Punctuated by the Anita Hill-Clarence Thomas imbroglio and fed by such noted feminist authors as Susan Faludi, Katha Pollitt, Carol Pritchard and Robin Warshaw, who see date rapes and sexual harassment reaching epidemic proportions, the myth of woman as the helpless victim in a culture dominated by male bestiality is taking on epic proportions.

Disclosures about the alleged sexual misconduct of at least one U.S. senator have done little to quell the fury.

In such an environment, rational discourse is giving way to a rising tide of invective among warring feminists trying to outdo one another with battlefield statistics.

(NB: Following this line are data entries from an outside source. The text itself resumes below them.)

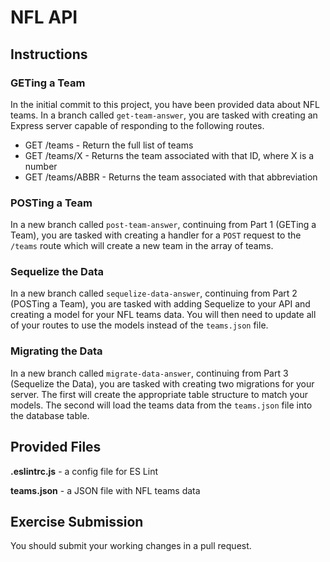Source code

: # NFL API

## Instructions

### GETing a Team
In the initial commit to this project, you have been provided data about NFL teams. In a branch called `get-team-answer`, you are tasked with creating an Express server capable of responding to the following routes.

* GET /teams - Return the full list of teams
* GET /teams/X - Returns the team associated with that ID, where X is a number
* GET /teams/ABBR - Returns the team associated with that abbreviation

### POSTing a Team
In a new branch called `post-team-answer`, continuing from Part 1 (GETing a Team), you are tasked with creating a handler for a `POST` request to the `/teams` route which will create a new team in the array of teams.

### Sequelize the Data
In a new branch called `sequelize-data-answer`, continuing from Part 2 (POSTing a Team), you are tasked with adding Sequelize to your API and creating a model for your NFL teams data. You will then need to update all of your routes to use the models instead of the `teams.json` file.

### Migrating the Data
In a new branch called `migrate-data-answer`, continuing from Part 3 (Sequelize the Data), you are tasked with creating two migrations for your server. The first will create the appropriate table structure to match your models. The second will load the teams data from the `teams.json` file into the database table.

## Provided Files

**.eslintrc.js** - a config file for ES Lint

**teams.json** - a JSON file with NFL teams data

## Exercise Submission

You should submit your working changes in a pull request.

The more important and defining issues involving the changing roles of men and women are getting lost in the flood of angry rhetoric.

Not only does the current debate trivialize the concerns of millions of Americans who find all gender abuse abhorrent, but it stereotypes modern women as helpless creatures in need of continuing protection.

In attempting to punish real villains, we are in danger of snaring the innocent. Conduct not always tasteful may still be legal. Behavior offensive to some may fall within the imperfect yet accepted norms between permissiveness and over-regulation.

Rape can never be condoned. But when the dreaded word is stretched to include verbal persuasion, we have entered the gray zone where author Katie Roiphe says, "Someone's rape may be another person's bad night."

Setting out radar traps to catch sexual behavior before it starts, which some genderphobes appear ready to do, would be an ironic twist after years of trying to break the bonds that held men and women captive to antiquated notions of sexuality.

But if we must go about redefining the rules of sexual interaction -- which for most part have worked quite well -- we risk spawning a virulent pathology of gender alienation that may destroy more than it cures.

Richard Alan Rubin teaches communications and social policy at Golden Gate University.